1.       Nothing is waterproof when it rains really hard, constantly, all day long. Nothing. No matter how you describe it, no matter how much you pay for it, and no matter how you use it. Water will get in. It is really sneaky that way.

2.       It’s important to eat and drink when you’re hiking lots of miles, even if the weather makes it difficult. Unless you enjoy bonking and feeling random parts cramping and hurting. Eat. Drink. And keep eating and drinking.

3.       A good pack rain cover would be worth gold on an all-day-rainy kind of hike. Even referring back to #1 above, it won’t keep water out completely, but for the amount that it would...  it would be worth it. Packs get heavier as they (and everything in them) get wet. Ugh.

I’ve ready SO many opinions about “oooh, yaaaah... just make sure everything INSIDE is in waterproof stuff sacks and ziplock bags.” First, it still gets heavy; second, your pack is SOAKED and no matter how you look at it, that sucks; third, that only works in a sprinkle, not a pourdown; fourth, it’s hard to get at anything when everything is tucked away in ziplock bags and stuff sacks – referring to #2 above, even food, and that’s no good.

Lesson learned! This is my new opinion – rain covers are GOOD.

4.       Bathroom hand dryers are the freakin’ BOMB diggity when it’s cold and rainy outside. If you can be lucky enough to find one on your route.

5.       Black squirrels are super-awesome. And they’re not afraid of the crazy down-pouring rain. Just like me and Rachel. (Can you hear that horn tooting? Yup, that’s ours.)

Enjoying the hand dryers in the bathroom. Aaaaaah.
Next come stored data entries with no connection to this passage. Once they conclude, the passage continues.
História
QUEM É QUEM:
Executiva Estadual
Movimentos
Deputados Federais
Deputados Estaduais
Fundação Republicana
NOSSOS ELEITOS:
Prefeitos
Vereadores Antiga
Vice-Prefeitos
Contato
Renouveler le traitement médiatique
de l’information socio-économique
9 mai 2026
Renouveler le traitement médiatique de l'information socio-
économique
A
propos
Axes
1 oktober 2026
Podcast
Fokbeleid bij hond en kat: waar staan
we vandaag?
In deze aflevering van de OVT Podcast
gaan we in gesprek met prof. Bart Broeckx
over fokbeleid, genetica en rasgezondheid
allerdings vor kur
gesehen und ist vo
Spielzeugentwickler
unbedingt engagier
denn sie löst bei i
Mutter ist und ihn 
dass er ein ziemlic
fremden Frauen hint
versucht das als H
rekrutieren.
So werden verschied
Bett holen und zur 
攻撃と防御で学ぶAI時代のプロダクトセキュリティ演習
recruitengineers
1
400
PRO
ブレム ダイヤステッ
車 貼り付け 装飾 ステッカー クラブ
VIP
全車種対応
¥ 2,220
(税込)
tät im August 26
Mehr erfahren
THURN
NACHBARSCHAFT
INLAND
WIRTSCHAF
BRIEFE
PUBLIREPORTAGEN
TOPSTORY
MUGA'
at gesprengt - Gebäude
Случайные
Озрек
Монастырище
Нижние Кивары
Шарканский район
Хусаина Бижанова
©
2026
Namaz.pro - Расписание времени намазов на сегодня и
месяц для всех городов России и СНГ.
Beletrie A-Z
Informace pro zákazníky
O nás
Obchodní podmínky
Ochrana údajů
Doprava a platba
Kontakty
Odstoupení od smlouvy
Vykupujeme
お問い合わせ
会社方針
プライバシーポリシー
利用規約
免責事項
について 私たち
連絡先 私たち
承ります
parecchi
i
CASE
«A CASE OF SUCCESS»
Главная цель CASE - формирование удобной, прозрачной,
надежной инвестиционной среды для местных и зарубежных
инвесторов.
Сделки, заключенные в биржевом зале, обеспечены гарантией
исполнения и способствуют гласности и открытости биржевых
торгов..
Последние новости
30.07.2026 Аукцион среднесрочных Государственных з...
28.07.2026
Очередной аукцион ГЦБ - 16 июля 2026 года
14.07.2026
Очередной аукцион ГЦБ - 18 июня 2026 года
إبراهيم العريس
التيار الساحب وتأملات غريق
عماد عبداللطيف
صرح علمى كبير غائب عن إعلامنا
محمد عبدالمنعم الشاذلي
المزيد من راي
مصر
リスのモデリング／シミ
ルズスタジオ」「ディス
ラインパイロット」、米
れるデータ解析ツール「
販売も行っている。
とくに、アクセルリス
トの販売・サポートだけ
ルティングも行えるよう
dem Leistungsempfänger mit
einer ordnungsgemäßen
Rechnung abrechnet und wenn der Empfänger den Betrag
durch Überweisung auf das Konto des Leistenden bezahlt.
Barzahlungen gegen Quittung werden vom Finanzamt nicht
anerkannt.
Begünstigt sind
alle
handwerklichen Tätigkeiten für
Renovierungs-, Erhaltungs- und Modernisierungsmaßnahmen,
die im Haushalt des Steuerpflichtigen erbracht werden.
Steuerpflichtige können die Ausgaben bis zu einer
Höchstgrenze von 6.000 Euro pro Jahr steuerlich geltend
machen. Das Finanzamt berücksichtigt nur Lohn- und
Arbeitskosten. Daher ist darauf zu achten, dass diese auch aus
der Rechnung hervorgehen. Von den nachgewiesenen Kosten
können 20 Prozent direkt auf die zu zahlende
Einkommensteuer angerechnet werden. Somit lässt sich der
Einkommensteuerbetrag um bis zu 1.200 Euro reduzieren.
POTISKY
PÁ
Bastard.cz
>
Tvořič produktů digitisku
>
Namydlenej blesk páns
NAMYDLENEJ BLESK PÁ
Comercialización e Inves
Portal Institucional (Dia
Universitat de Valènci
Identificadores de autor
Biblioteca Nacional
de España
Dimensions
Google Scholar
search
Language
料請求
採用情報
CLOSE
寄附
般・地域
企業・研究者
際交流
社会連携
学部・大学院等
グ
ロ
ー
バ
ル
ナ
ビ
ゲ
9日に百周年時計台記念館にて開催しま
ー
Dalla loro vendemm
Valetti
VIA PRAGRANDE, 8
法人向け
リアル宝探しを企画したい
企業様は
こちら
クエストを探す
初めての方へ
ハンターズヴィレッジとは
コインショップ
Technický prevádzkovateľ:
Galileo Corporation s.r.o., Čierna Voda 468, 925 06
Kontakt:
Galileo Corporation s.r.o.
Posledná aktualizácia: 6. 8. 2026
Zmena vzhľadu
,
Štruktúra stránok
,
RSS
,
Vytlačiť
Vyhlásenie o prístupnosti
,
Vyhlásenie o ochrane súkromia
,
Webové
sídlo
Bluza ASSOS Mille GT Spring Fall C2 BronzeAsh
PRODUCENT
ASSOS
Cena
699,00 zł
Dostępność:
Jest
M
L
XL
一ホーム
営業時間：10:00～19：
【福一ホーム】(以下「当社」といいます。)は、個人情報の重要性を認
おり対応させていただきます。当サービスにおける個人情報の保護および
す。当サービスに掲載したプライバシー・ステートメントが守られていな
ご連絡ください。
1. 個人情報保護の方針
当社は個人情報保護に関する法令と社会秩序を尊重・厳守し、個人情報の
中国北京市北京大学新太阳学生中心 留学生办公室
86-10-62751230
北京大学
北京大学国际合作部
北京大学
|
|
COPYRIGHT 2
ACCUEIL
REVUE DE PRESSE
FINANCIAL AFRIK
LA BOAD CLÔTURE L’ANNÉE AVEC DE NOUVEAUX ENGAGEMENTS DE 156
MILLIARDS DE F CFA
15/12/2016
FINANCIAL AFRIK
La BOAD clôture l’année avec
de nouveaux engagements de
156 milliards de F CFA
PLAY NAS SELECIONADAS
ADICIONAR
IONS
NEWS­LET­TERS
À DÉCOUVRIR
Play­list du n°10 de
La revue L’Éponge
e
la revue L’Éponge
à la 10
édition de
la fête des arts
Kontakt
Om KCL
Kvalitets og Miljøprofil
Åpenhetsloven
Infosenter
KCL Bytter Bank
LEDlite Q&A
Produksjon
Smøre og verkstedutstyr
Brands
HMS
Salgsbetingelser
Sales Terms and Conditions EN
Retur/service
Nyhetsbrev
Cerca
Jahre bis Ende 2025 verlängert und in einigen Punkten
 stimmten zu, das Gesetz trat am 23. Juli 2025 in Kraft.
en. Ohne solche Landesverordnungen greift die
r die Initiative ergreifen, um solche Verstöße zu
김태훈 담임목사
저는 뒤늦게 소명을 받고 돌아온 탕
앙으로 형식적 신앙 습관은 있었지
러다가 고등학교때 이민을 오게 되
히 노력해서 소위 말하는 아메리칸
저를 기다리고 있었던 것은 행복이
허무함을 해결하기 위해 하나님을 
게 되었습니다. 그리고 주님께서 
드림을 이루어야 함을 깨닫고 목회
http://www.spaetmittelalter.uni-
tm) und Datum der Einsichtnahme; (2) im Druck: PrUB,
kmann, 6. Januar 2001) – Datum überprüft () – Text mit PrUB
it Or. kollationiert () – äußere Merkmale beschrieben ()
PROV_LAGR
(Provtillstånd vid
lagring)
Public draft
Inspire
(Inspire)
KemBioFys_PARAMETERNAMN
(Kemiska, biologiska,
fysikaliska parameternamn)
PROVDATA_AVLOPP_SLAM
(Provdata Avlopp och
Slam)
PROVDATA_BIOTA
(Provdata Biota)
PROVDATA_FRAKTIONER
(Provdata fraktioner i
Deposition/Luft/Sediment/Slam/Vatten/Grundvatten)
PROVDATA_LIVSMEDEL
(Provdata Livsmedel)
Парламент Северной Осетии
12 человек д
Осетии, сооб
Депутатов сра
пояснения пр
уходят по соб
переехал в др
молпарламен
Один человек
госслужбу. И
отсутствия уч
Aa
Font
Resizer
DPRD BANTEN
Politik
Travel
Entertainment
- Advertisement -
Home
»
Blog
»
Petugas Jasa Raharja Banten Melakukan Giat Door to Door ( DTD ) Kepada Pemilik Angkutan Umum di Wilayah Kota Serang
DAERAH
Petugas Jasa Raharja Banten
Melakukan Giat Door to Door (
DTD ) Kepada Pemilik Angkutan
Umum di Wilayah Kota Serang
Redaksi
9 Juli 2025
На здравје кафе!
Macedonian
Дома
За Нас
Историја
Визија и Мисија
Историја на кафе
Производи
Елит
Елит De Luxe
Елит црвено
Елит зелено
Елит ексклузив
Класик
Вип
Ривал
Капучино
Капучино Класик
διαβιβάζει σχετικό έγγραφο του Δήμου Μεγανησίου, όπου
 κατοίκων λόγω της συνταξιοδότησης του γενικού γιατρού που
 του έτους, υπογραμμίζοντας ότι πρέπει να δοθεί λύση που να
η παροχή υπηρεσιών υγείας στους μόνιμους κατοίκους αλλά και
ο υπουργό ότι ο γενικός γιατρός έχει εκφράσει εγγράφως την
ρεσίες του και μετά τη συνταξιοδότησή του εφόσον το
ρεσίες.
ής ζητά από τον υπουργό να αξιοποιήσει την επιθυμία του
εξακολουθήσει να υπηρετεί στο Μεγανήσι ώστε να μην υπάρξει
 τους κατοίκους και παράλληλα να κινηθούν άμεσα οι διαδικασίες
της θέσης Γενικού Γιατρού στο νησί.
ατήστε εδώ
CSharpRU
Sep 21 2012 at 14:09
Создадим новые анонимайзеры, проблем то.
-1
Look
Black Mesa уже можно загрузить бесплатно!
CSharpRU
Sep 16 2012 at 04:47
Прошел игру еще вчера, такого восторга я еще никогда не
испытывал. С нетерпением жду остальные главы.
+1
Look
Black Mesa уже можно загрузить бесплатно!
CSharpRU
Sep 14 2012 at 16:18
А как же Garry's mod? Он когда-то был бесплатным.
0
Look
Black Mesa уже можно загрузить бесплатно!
It was a great hike, we were totally worn out at the end of it, and that exhaustion even carried over to the next day. It was good. As challenging as the weather can be when backpacking or hiking, it’s always good to have a plan, and we did. We took the opportunity to talk about our strategy if we were actually out backpacking and needed to spend the night in the woods – how we’d first set our packs down on our sleeping pads and get the tent set up as quickly as possible. Pull whatever was dry out of our packs and toss it in the tent. Then we’d take turns getting in and putting on dry clothes and rolling up in our sleeping bags to get warm. We’d toss as much of our soaking wet clothing in a trash compactor bag and tuck it under our feet. Then we’d pull out a cold dinner – probably the bagels and peanut butter we didn’t eat for lunch because it was too hard to stop and get out in the rain. Then we’d sleep and start over in the morning. Hopefully it wouldn’t be raining. But if it was...

We’d get out, we’d hike, we’d get wet, and we’d talk about how awesome it was to be out hiking.